Handling Hierarchy and Repeating Schematic Blocks in gEDA

Schematics often have blocks that get repeated several times. Here I describe how I deal with this situation in gschem with schematics, symbols, and a small script.

You can view the script's source code here.

You can download the source code from the table of attachments below.

Table of Contents

Blocks

To simplify things, consider a circuit board that has several blue LEDs with matching current limiting resistors.

Manual Copying and Updating

One way to handle this in gschem is to place, connect, and configure the first resistor and LED, and then manually copy this block each time you need another.

While this is simple enough, it has the disadvantage that any change you make to one block has to be manually incorporated into the others. For example, if you change your mind on the current limiting resistor value, you have to find all the current limiting resistors and update them individually. As you load up these basic components with details like footprints, catalog numbers, prices, etc., updating a repeated block can become even more tedious.

Hierarchy and Block Instantiation

Here is a summary of what I do in these cases instead:

• Create a separate schematic file representing a single block, using special refdes names for the block's I/O.
• Create a symbol to represent the block, using special pinlabel names for the block's pins.
• Use the block-net-rename.scm script to instantiate any number of blocks.
• Insert the instantiated blocks as needed in my schematic.

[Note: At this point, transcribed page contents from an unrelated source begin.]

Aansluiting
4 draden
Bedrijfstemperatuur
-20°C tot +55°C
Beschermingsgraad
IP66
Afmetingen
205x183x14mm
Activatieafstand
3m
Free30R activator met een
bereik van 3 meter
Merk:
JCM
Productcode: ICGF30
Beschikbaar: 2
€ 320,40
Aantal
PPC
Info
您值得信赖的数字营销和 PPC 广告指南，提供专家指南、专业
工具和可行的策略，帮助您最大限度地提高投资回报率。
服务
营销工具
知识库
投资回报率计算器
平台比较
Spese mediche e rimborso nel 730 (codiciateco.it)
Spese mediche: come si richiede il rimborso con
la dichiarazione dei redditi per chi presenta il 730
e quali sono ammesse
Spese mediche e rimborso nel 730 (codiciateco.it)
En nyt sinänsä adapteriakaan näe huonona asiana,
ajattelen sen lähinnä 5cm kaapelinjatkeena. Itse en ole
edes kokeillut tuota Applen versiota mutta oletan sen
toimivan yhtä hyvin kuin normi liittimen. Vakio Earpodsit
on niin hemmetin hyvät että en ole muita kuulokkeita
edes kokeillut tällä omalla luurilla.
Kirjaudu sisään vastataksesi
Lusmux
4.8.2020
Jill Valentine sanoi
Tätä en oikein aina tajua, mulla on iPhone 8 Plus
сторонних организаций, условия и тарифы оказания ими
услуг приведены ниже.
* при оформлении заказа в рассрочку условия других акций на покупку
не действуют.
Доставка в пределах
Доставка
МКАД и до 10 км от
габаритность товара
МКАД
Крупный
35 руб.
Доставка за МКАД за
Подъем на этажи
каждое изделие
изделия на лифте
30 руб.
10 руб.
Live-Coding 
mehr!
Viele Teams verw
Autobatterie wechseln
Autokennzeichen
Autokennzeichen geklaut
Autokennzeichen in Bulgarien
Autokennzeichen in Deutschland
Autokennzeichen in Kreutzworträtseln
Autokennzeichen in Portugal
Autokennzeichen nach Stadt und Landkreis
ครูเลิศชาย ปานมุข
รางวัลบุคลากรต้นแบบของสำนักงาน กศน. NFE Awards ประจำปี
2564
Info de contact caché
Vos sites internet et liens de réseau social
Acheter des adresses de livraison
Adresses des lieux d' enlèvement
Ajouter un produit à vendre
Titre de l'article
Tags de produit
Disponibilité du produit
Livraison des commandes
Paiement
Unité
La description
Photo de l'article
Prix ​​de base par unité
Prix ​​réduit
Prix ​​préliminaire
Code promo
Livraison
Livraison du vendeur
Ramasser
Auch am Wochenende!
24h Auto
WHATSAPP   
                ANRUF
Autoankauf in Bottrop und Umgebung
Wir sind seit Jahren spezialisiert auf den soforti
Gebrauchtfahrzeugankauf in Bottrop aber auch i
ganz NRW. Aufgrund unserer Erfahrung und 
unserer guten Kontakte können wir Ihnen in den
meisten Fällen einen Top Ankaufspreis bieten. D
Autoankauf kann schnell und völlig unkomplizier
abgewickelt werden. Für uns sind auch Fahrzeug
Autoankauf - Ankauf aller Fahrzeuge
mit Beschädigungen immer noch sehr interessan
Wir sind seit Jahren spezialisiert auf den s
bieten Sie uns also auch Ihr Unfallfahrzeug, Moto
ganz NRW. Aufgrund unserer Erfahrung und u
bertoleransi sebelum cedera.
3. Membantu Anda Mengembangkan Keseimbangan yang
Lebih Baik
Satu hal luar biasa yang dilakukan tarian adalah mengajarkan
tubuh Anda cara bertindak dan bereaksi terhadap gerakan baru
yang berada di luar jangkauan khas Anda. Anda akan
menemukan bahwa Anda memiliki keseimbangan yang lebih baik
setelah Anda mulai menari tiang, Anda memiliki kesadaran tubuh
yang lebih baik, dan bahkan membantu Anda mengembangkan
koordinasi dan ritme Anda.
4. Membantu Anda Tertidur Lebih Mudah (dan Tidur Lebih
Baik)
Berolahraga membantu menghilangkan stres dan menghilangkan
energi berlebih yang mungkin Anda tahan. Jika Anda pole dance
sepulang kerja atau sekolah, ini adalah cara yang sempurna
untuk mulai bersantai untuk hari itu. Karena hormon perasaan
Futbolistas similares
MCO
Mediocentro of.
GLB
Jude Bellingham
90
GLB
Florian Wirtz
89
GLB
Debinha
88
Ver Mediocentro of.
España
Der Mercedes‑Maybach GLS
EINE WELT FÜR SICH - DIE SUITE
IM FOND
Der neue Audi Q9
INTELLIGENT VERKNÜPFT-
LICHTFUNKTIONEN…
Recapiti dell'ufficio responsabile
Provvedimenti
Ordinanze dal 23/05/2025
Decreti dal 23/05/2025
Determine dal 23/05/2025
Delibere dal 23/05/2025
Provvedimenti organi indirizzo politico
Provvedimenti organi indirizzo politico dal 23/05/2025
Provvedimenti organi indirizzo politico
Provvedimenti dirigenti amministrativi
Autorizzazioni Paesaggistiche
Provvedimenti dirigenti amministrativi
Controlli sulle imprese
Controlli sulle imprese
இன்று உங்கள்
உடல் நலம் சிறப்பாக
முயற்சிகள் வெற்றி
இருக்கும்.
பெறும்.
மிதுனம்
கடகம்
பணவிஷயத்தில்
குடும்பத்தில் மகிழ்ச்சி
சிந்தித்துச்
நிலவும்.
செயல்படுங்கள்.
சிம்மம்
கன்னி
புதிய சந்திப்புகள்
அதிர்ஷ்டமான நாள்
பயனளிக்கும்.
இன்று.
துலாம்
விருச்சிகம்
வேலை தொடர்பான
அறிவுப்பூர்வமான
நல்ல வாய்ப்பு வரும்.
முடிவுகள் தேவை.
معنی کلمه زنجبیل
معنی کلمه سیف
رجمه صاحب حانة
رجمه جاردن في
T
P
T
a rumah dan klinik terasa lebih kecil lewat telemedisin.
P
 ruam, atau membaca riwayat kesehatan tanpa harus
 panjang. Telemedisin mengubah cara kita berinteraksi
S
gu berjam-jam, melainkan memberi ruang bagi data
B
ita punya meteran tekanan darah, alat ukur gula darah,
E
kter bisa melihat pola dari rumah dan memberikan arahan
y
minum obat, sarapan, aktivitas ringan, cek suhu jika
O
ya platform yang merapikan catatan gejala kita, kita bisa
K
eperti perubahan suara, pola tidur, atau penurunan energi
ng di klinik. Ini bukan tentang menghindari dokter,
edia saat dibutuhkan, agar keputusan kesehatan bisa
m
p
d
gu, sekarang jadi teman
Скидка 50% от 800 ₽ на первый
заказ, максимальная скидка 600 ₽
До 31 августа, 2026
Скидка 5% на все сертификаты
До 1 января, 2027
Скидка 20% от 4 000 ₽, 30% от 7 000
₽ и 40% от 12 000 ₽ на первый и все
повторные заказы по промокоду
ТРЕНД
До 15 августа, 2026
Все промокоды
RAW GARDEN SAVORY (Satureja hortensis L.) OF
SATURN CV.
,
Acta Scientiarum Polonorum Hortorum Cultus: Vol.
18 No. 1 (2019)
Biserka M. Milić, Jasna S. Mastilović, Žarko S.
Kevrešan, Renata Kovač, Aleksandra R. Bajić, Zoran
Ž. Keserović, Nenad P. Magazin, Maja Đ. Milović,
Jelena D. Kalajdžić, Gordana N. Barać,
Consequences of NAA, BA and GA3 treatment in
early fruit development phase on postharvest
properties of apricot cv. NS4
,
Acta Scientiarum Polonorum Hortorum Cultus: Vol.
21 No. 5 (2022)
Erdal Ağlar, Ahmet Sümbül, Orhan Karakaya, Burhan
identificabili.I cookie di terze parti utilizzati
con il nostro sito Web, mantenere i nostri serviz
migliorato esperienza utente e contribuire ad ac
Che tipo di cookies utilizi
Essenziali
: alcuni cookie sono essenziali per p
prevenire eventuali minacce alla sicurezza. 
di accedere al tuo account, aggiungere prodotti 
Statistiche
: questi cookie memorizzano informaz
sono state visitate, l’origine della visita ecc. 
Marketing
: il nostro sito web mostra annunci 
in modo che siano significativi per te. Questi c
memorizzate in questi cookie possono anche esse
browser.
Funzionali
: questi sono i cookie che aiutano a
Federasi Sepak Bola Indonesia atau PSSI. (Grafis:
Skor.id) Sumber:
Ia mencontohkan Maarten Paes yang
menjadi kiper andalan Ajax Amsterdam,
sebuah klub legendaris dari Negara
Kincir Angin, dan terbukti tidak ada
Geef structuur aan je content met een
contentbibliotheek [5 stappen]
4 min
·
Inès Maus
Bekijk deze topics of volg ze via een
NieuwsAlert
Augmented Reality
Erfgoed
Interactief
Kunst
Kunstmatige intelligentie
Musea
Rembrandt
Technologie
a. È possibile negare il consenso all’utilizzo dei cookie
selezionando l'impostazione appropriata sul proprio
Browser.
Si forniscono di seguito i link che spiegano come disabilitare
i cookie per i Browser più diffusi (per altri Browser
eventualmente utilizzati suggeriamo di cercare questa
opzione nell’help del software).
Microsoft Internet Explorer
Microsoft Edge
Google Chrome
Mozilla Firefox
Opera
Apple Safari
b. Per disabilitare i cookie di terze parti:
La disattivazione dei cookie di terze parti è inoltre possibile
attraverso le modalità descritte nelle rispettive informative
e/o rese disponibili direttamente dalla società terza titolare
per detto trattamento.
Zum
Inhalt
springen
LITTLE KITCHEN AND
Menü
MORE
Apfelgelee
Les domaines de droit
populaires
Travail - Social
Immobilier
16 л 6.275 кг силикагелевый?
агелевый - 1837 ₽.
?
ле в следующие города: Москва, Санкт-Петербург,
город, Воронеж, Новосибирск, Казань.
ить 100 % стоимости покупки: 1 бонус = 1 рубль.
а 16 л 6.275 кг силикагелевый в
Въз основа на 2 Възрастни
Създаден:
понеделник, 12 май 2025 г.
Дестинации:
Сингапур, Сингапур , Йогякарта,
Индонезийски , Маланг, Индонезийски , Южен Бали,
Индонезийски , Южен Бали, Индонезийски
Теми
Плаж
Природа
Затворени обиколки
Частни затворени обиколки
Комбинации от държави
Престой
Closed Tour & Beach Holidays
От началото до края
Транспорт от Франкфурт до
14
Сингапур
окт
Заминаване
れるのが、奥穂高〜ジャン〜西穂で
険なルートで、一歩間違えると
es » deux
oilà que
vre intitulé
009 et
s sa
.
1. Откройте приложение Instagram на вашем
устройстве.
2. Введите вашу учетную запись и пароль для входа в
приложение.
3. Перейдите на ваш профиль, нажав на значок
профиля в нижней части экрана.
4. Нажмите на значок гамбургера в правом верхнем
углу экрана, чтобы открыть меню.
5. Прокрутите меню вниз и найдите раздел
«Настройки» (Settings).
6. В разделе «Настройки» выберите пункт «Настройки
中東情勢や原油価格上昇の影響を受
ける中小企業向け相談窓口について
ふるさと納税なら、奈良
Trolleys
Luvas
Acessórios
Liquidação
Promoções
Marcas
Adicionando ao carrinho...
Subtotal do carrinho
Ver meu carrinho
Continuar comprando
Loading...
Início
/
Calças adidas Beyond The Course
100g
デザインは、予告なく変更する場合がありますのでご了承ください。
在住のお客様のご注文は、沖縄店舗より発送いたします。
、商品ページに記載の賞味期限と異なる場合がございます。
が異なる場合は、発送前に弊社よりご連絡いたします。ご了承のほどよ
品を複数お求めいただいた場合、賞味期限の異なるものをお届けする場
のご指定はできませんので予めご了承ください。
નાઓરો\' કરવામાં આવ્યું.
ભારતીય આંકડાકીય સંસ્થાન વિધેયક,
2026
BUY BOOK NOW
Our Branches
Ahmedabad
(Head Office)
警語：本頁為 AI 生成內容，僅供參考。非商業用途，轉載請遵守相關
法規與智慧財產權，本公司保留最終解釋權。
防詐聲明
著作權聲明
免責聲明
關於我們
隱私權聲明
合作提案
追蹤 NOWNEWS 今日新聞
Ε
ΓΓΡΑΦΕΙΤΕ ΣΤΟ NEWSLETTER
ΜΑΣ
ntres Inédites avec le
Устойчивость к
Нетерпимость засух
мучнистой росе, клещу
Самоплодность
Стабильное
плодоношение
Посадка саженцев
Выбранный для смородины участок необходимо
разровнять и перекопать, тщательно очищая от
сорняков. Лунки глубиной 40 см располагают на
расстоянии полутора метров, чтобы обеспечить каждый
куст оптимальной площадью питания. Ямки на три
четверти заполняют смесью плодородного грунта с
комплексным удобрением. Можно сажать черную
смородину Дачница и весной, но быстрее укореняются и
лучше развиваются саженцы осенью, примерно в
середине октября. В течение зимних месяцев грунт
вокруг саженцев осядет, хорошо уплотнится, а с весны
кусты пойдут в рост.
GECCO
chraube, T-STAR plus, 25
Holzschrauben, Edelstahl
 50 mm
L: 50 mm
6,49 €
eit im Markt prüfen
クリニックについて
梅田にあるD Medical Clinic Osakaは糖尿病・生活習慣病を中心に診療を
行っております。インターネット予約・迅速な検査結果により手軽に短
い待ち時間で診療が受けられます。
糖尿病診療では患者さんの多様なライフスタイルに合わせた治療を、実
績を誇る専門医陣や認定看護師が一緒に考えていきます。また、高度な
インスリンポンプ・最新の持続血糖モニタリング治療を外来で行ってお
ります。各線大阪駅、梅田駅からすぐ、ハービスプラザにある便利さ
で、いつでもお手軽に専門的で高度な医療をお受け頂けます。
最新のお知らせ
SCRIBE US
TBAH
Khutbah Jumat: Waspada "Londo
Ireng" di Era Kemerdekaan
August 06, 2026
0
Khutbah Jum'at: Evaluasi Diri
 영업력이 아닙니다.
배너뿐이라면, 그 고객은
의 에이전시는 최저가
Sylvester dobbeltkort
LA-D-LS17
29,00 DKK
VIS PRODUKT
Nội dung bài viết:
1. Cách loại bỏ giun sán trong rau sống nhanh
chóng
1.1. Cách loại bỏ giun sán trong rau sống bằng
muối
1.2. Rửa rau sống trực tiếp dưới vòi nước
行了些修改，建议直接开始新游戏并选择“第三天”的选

It takes some setup, but if the blocks are complex enough or are repeated enough times, it can be worth the effort.

The details are explained in the remainder of this section.

Block Schematic

In a separate schematic file, place and configure the components of the block. Include input and output symbols from the gschem component library to represent the inputs and outputs for the block. Here is an example schematic for a blue LED, saved in a file called led-blue-block.sch:

The refdes for the input and output are labeled LED_ANODE_{n} and LED_CATHODE_{n}. Later, a script will substitute a block number for the "{n}" when instantiating this block schematic.

Block Symbol

In a separate symbol file, draw a graphical representation of the block. Here is an example symbol for the blue LED block, saved in a file called led-blue-block.sym:

I have made the pinlabel values for the pins temporarily visible for the screen shot. They match the corresponding refdes of the block schematic: LED_ANODE_{n} and LED_CATHODE_{n}. Again, the script will substitute a block number for the "{n}" when instantiating this block symbol.

The attribute labeled LED_BLUE_{n} is named block-rename to tell the script to substitute the "{n}" here as well. It is there to identify the block when the instantiated symbol is included in the schematic.

I've made the source attribute temporarily visible, too. Again, the script will substitute the "{n}" with a block number. In my workflow (using yar) the final, renumbered schematic files end with the extension .renum, so this source line will ultimately link an instantiated symbol to its corresponding instantiated schematic. It is important to get the source attribute right because this is how gsch2pcb follows the hierarchy to pick up the block schematics. It is also what gschem uses to implement the "Hierarchy/Down Schematic" command.

Instantiation Script

The block schematic and symbol created above are not used in your schematic directly. Instead, they act as templates for the block-net-rename.scm script so it can instantiate as many blocks as you need in your schematic. For example, if you need three blue LEDs in your design, you could instantiate them like so:

  $ ./block-net-rename.scm -n 1 -o led-blue-block_1.sch led-blue-block.sch
  $ ./block-net-rename.scm -n 1 -o led-blue-block_1.sym led-blue-block.sym

  $ ./block-net-rename.scm -n 2 -o led-blue-block_2.sch led-blue-block.sch
  $ ./block-net-rename.scm -n 2 -o led-blue-block_2.sym led-blue-block.sym

  $ ./block-net-rename.scm -n 3 -o led-blue-block_3.sch led-blue-block.sch
  $ ./block-net-rename.scm -n 3 -o led-blue-block_3.sym led-blue-block.sym

At this point, the script will have created three new schematic files, and three new symbol files named as specified by the -o command line option.

For example, here is what the instantiated schematic for block 3, led-blue-block_3.sch, looks like:

and here is what the instantiated symbol for block 3, led-blue-block_3.sym, looks like:

Using Instantiated Blocks

Finally, just insert the instantiated blocks as needed into your schematic. Here is an example fragment of a schematic using the instantiated blocks:

Updating Blocks

To update a block, just modify the base block schematic or symbol files, and rerun the block-net-rename.scm script on them. This will re-instantiate the blocks with the modified information.

I don't run the instantiation script manually as described above. Instead I use Make to do this automatically whenever an underlying block schematic or symbol has been modified.